*Request*
Rewrite the lines below as a JSON list of strings, with one string for each line and any blank lines left out.

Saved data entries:
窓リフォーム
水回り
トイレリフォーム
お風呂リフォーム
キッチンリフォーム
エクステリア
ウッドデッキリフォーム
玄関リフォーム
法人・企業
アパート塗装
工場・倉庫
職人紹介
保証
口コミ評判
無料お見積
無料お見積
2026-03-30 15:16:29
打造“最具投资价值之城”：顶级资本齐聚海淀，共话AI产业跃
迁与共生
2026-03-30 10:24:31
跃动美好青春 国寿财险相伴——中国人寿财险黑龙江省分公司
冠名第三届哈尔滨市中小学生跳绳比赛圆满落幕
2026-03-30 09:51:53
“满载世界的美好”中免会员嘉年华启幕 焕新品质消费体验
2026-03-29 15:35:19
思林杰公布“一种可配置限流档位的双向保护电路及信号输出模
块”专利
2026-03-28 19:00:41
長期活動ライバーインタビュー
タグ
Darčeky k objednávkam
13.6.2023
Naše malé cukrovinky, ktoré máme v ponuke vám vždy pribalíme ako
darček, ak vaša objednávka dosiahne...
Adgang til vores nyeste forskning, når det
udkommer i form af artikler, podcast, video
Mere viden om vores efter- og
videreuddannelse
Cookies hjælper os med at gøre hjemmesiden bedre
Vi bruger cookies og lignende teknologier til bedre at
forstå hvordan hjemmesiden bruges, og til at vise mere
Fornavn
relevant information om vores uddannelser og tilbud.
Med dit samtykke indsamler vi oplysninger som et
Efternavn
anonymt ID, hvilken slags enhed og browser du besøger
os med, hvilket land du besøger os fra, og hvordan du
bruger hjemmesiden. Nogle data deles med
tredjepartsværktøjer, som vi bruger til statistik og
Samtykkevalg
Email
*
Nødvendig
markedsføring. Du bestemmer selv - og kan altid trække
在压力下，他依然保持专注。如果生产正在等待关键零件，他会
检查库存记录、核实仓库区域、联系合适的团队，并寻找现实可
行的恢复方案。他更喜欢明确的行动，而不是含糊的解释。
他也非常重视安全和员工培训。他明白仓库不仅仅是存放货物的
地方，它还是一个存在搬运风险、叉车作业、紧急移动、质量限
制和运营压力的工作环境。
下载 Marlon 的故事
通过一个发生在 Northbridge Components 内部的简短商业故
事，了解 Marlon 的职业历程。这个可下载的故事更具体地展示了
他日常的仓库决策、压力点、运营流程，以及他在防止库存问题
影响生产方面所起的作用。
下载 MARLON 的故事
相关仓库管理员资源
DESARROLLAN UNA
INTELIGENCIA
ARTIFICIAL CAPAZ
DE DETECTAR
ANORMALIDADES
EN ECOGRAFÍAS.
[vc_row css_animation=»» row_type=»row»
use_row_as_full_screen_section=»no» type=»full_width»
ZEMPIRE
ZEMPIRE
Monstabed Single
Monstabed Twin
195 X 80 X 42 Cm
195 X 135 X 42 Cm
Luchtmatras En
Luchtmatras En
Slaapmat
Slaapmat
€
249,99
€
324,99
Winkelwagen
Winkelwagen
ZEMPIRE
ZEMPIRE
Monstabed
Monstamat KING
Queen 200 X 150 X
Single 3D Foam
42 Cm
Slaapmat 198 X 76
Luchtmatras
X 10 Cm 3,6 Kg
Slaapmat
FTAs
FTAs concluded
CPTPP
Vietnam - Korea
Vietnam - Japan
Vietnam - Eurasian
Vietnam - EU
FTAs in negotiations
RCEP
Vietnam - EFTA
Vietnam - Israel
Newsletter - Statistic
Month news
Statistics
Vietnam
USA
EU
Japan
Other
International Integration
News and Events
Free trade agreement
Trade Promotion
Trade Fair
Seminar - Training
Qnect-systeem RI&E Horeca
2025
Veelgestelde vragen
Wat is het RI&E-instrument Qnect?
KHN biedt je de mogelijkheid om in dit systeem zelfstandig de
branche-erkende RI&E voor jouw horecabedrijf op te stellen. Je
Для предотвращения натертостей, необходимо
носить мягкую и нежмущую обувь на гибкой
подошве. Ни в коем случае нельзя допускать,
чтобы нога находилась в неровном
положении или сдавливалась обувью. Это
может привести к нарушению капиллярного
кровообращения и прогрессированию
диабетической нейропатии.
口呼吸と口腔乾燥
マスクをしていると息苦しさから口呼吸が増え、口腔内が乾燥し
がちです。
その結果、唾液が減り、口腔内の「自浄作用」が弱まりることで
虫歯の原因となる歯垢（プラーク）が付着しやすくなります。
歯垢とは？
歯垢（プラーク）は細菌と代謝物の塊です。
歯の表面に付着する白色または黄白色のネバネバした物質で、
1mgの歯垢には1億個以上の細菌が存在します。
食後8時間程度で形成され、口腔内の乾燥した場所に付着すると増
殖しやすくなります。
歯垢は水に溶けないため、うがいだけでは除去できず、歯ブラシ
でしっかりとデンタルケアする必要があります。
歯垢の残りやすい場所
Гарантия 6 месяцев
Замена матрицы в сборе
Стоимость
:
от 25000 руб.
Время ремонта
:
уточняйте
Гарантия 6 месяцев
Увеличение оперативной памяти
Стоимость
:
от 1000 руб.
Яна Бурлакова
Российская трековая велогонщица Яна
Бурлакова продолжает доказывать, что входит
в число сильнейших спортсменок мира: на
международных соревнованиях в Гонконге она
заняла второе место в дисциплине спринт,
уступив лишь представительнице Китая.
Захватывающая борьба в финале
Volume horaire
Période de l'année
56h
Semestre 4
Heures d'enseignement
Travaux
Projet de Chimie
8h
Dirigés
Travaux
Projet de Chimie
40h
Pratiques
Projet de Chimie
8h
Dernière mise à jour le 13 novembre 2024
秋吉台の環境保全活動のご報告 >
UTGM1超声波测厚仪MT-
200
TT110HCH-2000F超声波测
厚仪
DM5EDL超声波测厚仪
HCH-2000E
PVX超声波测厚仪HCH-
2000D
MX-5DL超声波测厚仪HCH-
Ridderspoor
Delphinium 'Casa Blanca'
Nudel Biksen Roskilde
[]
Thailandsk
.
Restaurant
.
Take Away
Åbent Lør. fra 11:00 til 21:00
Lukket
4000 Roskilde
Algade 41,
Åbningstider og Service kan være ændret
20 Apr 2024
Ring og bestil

*Answer for this exercise*
[
  "窓リフォーム",
  "水回り",
  "トイレリフォーム",
  "お風呂リフォーム",
  "キッチンリフォーム",
  "エクステリア",
  "ウッドデッキリフォーム",
  "玄関リフォーム",
  "法人・企業",
  "アパート塗装",
  "工場・倉庫",
  "職人紹介",
  "保証",
  "口コミ評判",
  "無料お見積",
  "無料お見積",
  "2026-03-30 15:16:29",
  "打造“最具投资价值之城”：顶级资本齐聚海淀，共话AI产业跃",
  "迁与共生",
  "2026-03-30 10:24:31",
  "跃动美好青春 国寿财险相伴——中国人寿财险黑龙江省分公司",
  "冠名第三届哈尔滨市中小学生跳绳比赛圆满落幕",
  "2026-03-30 09:51:53",
  "“满载世界的美好”中免会员嘉年华启幕 焕新品质消费体验",
  "2026-03-29 15:35:19",
  "思林杰公布“一种可配置限流档位的双向保护电路及信号输出模",
  "块”专利",
  "2026-03-28 19:00:41",
  "長期活動ライバーインタビュー",
  "タグ",
  "Darčeky k objednávkam",
  "13.6.2023",
  "Naše malé cukrovinky, ktoré máme v ponuke vám vždy pribalíme ako",
  "darček, ak vaša objednávka dosiahne...",
  "Adgang til vores nyeste forskning, når det",
  "udkommer i form af artikler, podcast, video",
  "Mere viden om vores efter- og",
  "videreuddannelse",
  "Cookies hjælper os med at gøre hjemmesiden bedre",
  "Vi bruger cookies og lignende teknologier til bedre at",
  "forstå hvordan hjemmesiden bruges, og til at vise mere",
  "Fornavn",
  "relevant information om vores uddannelser og tilbud.",
  "Med dit samtykke indsamler vi oplysninger som et",
  "Efternavn",
  "anonymt ID, hvilken slags enhed og browser du besøger",
  "os med, hvilket land du besøger os fra, og hvordan du",
  "bruger hjemmesiden. Nogle data deles med",
  "tredjepartsværktøjer, som vi bruger til statistik og",
  "Samtykkevalg",
  "Email",
  "*",
  "Nødvendig",
  "markedsføring. Du bestemmer selv - og kan altid trække",
  "在压力下，他依然保持专注。如果生产正在等待关键零件，他会",
  "检查库存记录、核实仓库区域、联系合适的团队，并寻找现实可",
  "行的恢复方案。他更喜欢明确的行动，而不是含糊的解释。",
  "他也非常重视安全和员工培训。他明白仓库不仅仅是存放货物的",
  "地方，它还是一个存在搬运风险、叉车作业、紧急移动、质量限",
  "制和运营压力的工作环境。",
  "下载 Marlon 的故事",
  "通过一个发生在 Northbridge Components 内部的简短商业故",
  "事，了解 Marlon 的职业历程。这个可下载的故事更具体地展示了",
  "他日常的仓库决策、压力点、运营流程，以及他在防止库存问题",
  "影响生产方面所起的作用。",
  "下载 MARLON 的故事",
  "相关仓库管理员资源",
  "DESARROLLAN UNA",
  "INTELIGENCIA",
  "ARTIFICIAL CAPAZ",
  "DE DETECTAR",
  "ANORMALIDADES",
  "EN ECOGRAFÍAS.",
  "[vc_row css_animation=»» row_type=»row»",
  "use_row_as_full_screen_section=»no» type=»full_width»",
  "ZEMPIRE",
  "ZEMPIRE",
  "Monstabed Single",
  "Monstabed Twin",
  "195 X 80 X 42 Cm",
  "195 X 135 X 42 Cm",
  "Luchtmatras En",
  "Luchtmatras En",
  "Slaapmat",
  "Slaapmat",
  "€",
  "249,99",
  "€",
  "324,99",
  "Winkelwagen",
  "Winkelwagen",
  "ZEMPIRE",
  "ZEMPIRE",
  "Monstabed",
  "Monstamat KING",
  "Queen 200 X 150 X",
  "Single 3D Foam",
  "42 Cm",
  "Slaapmat 198 X 76",
  "Luchtmatras",
  "X 10 Cm 3,6 Kg",
  "Slaapmat",
  "FTAs",
  "FTAs concluded",
  "CPTPP",
  "Vietnam - Korea",
  "Vietnam - Japan",
  "Vietnam - Eurasian",
  "Vietnam - EU",
  "FTAs in negotiations",
  "RCEP",
  "Vietnam - EFTA",
  "Vietnam - Israel",
  "Newsletter - Statistic",
  "Month news",
  "Statistics",
  "Vietnam",
  "USA",
  "EU",
  "Japan",
  "Other",
  "International Integration",
  "News and Events",
  "Free trade agreement",
  "Trade Promotion",
  "Trade Fair",
  "Seminar - Training",
  "Qnect-systeem RI&E Horeca",
  "2025",
  "Veelgestelde vragen",
  "Wat is het RI&E-instrument Qnect?",
  "KHN biedt je de mogelijkheid om in dit systeem zelfstandig de",
  "branche-erkende RI&E voor jouw horecabedrijf op te stellen. Je",
  "Для предотвращения натертостей, необходимо",
  "носить мягкую и нежмущую обувь на гибкой",
  "подошве. Ни в коем случае нельзя допускать,",
  "чтобы нога находилась в неровном",
  "положении или сдавливалась обувью. Это",
  "может привести к нарушению капиллярного",
  "кровообращения и прогрессированию",
  "диабетической нейропатии.",
  "口呼吸と口腔乾燥",
  "マスクをしていると息苦しさから口呼吸が増え、口腔内が乾燥し",
  "がちです。",
  "その結果、唾液が減り、口腔内の「自浄作用」が弱まりることで",
  "虫歯の原因となる歯垢（プラーク）が付着しやすくなります。",
  "歯垢とは？",
  "歯垢（プラーク）は細菌と代謝物の塊です。",
  "歯の表面に付着する白色または黄白色のネバネバした物質で、",
  "1mgの歯垢には1億個以上の細菌が存在します。",
  "食後8時間程度で形成され、口腔内の乾燥した場所に付着すると増",
  "殖しやすくなります。",
  "歯垢は水に溶けないため、うがいだけでは除去できず、歯ブラシ",
  "でしっかりとデンタルケアする必要があります。",
  "歯垢の残りやすい場所",
  "Гарантия 6 месяцев",
  "Замена матрицы в сборе",
  "Стоимость",
  ":",
  "от 25000 руб.",
  "Время ремонта",
  ":",
  "уточняйте",
  "Гарантия 6 месяцев",
  "Увеличение оперативной памяти",
  "Стоимость",
  ":",
  "от 1000 руб.",
  "Яна Бурлакова",
  "Российская трековая велогонщица Яна",
  "Бурлакова продолжает доказывать, что входит",
  "в число сильнейших спортсменок мира: на",
  "международных соревнованиях в Гонконге она",
  "заняла второе место в дисциплине спринт,",
  "уступив лишь представительнице Китая.",
  "Захватывающая борьба в финале",
  "Volume horaire",
  "Période de l'année",
  "56h",
  "Semestre 4",
  "Heures d'enseignement",
  "Travaux",
  "Projet de Chimie",
  "8h",
  "Dirigés",
  "Travaux",
  "Projet de Chimie",
  "40h",
  "Pratiques",
  "Projet de Chimie",
  "8h",
  "Dernière mise à jour le 13 novembre 2024",
  "秋吉台の環境保全活動のご報告 >",
  "UTGM1超声波测厚仪MT-",
  "200",
  "TT110HCH-2000F超声波测",
  "厚仪",
  "DM5EDL超声波测厚仪",
  "HCH-2000E",
  "PVX超声波测厚仪HCH-",
  "2000D",
  "MX-5DL超声波测厚仪HCH-",
  "Ridderspoor",
  "Delphinium 'Casa Blanca'",
  "Nudel Biksen Roskilde",
  "[]",
  "Thailandsk",
  ".",
  "Restaurant",
  ".",
  "Take Away",
  "Åbent Lør. fra 11:00 til 21:00",
  "Lukket",
  "4000 Roskilde",
  "Algade 41,",
  "Åbningstider og Service kan være ændret",
  "20 Apr 2024",
  "Ring og bestil"
]